# [Extrahierte Daten]
-*-*-

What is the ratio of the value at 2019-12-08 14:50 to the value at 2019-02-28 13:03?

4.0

-*-*-

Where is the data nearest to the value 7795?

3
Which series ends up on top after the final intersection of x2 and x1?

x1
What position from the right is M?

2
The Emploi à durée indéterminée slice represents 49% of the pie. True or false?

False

-*-*-

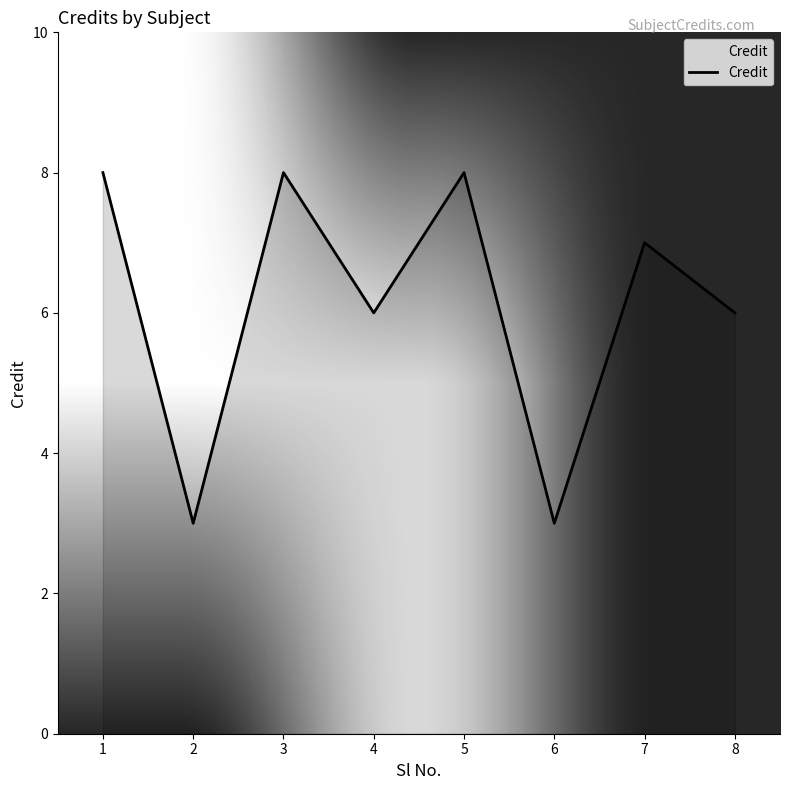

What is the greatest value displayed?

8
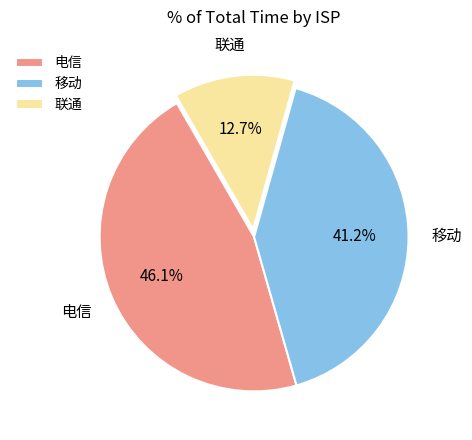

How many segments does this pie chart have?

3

-*-*-

# [Zur Aufgabe]
Ermitteln Sie, wie viele Zeilen der obigen Daten das Wort „value“ enthalten, wobei die Groß- und Kleinschreibung zählt. Nennen Sie nur die Zahl.

# [Schriftliche Antwort]
3